◆ **Problem requirements**
Copy out the lines of the data verbatim, covering the stretch from the line containing "фигурная LEO WALL SHELF" through the line containing "Похожие товары", with both of those lines included.

◆ **Dataset entries**
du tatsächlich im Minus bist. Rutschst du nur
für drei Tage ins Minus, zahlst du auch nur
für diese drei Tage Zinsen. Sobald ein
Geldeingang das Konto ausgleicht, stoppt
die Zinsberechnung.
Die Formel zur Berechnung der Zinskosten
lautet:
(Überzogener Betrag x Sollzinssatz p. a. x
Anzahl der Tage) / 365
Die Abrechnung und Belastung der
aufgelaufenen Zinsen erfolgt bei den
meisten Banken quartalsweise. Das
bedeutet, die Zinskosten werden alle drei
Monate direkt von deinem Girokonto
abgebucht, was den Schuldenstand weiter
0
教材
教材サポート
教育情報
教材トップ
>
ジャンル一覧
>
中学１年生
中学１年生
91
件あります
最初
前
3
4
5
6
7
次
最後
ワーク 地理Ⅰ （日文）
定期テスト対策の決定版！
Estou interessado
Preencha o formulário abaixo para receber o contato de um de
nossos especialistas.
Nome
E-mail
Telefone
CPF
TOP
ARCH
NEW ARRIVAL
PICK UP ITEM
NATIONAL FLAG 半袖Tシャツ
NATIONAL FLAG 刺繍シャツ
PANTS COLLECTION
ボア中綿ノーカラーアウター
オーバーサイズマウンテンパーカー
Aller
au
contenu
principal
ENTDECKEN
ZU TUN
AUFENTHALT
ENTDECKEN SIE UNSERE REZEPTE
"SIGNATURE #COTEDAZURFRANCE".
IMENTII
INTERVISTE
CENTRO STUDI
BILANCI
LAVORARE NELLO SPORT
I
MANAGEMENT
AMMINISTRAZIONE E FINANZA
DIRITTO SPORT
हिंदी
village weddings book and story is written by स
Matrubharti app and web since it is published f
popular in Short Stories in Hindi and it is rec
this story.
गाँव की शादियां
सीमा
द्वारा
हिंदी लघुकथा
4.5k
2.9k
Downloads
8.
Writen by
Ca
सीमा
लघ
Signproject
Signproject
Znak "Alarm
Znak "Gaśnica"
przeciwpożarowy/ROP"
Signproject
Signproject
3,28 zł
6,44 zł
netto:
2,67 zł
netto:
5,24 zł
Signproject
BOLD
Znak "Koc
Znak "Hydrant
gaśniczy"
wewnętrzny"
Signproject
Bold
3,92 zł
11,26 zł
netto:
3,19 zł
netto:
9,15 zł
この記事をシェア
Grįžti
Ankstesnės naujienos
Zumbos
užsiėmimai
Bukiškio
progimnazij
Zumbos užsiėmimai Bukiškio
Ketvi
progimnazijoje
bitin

--

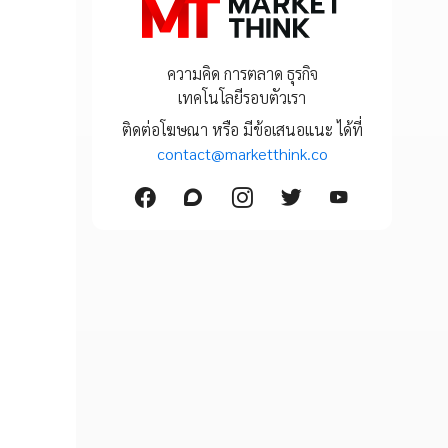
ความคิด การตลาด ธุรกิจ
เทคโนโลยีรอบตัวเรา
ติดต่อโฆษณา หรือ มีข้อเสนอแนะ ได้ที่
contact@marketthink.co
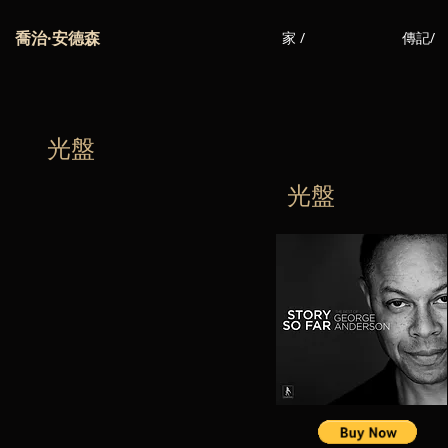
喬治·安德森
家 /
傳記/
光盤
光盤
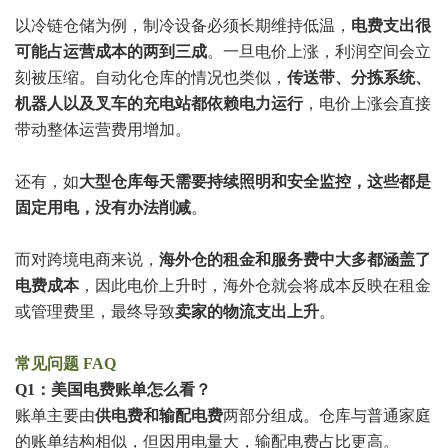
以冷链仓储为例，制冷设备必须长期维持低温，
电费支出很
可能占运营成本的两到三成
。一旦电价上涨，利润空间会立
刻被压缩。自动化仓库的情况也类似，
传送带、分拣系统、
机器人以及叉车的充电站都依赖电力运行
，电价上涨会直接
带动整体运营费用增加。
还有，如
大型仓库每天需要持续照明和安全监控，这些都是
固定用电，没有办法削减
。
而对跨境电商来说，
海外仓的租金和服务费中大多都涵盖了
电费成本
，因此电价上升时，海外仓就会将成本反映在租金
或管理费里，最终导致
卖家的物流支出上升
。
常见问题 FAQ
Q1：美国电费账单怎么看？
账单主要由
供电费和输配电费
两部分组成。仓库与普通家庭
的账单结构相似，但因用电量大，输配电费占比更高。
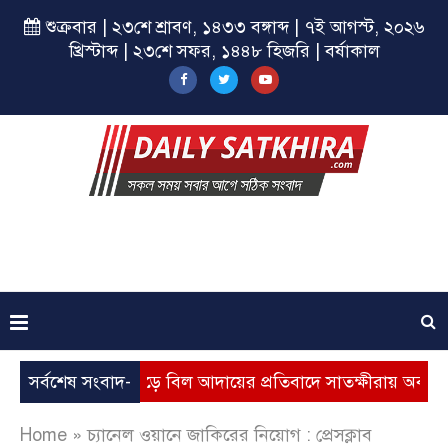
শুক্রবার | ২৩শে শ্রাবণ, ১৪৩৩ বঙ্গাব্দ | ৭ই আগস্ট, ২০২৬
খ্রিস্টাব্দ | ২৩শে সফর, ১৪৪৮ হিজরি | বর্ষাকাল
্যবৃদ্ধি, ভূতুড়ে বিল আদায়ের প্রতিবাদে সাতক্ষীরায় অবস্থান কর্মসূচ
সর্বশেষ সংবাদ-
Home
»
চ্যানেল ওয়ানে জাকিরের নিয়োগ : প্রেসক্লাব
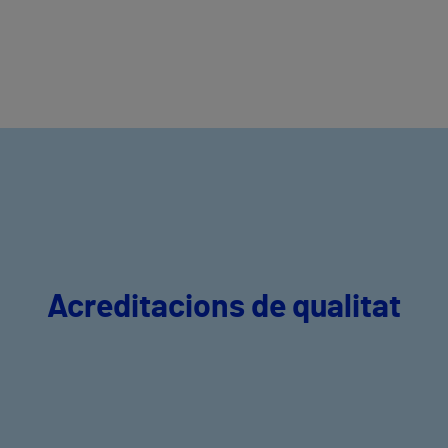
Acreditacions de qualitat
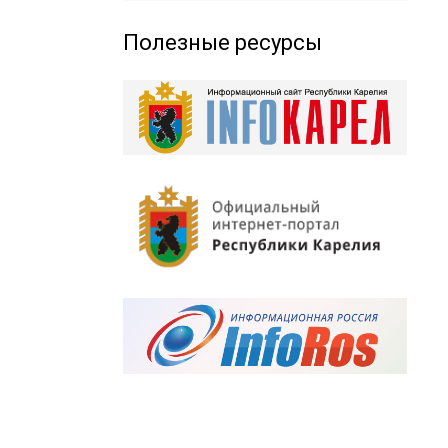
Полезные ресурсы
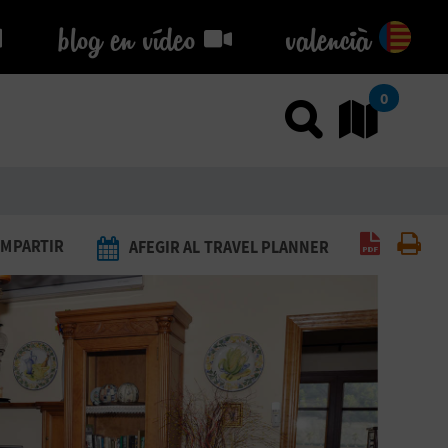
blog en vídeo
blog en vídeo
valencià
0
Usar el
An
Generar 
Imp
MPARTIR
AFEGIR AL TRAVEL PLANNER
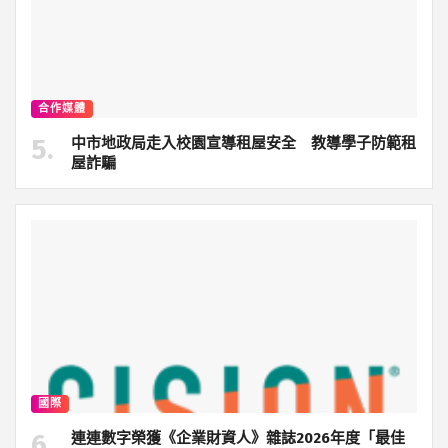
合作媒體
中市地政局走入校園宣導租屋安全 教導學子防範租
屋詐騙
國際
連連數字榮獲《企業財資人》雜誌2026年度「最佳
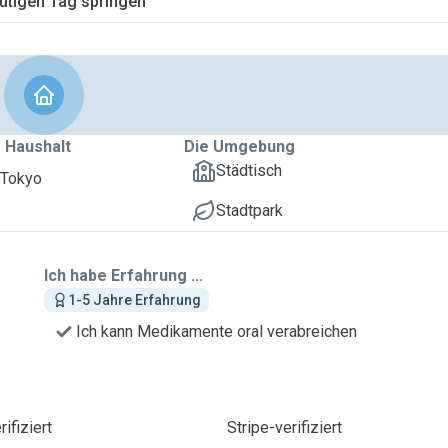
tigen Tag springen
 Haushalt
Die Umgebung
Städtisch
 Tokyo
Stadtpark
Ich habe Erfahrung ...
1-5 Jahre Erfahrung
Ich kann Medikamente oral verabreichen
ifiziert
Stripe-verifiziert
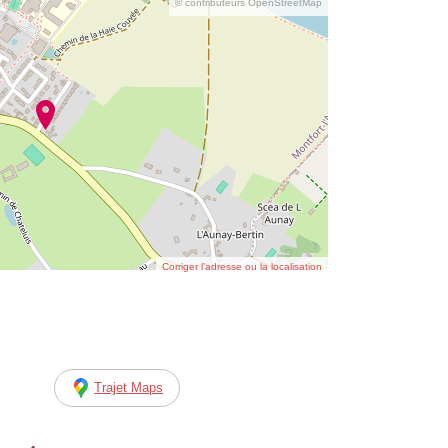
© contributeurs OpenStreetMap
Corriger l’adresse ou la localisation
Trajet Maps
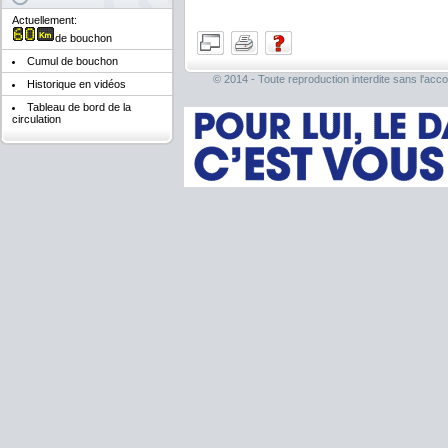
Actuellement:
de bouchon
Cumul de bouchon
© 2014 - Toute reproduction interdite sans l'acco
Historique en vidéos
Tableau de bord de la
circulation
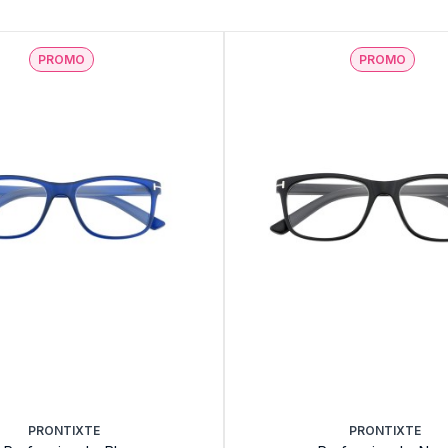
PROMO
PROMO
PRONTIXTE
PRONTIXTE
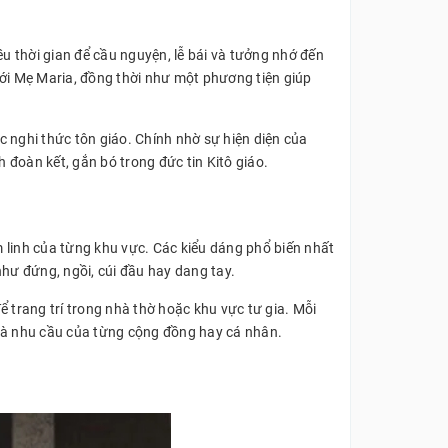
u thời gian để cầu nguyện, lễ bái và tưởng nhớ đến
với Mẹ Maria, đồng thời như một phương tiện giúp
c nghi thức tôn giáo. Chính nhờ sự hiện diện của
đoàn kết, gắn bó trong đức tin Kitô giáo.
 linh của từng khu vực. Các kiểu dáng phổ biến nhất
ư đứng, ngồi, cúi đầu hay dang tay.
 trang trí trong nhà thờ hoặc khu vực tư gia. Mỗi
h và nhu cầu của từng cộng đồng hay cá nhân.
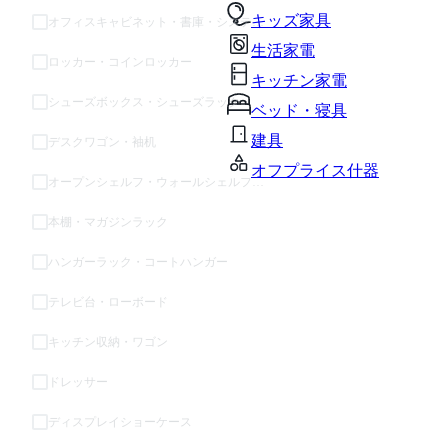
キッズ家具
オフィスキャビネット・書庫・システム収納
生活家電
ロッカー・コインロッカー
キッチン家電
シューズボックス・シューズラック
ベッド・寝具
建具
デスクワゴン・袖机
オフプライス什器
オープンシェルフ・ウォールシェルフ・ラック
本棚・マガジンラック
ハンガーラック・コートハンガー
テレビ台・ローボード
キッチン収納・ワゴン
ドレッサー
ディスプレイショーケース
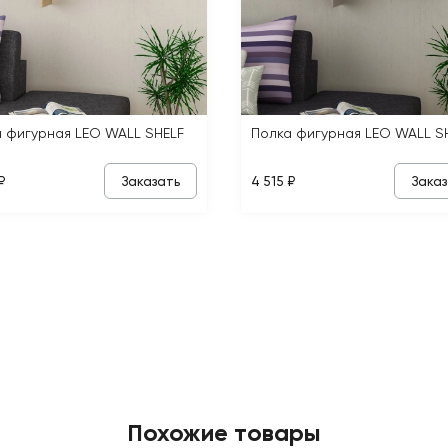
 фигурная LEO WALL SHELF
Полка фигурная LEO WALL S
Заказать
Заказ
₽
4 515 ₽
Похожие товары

◆ **Problem solution**
 фигурная LEO WALL SHELF
Полка фигурная LEO WALL S
Заказать
Заказ
₽
4 515 ₽
Похожие товары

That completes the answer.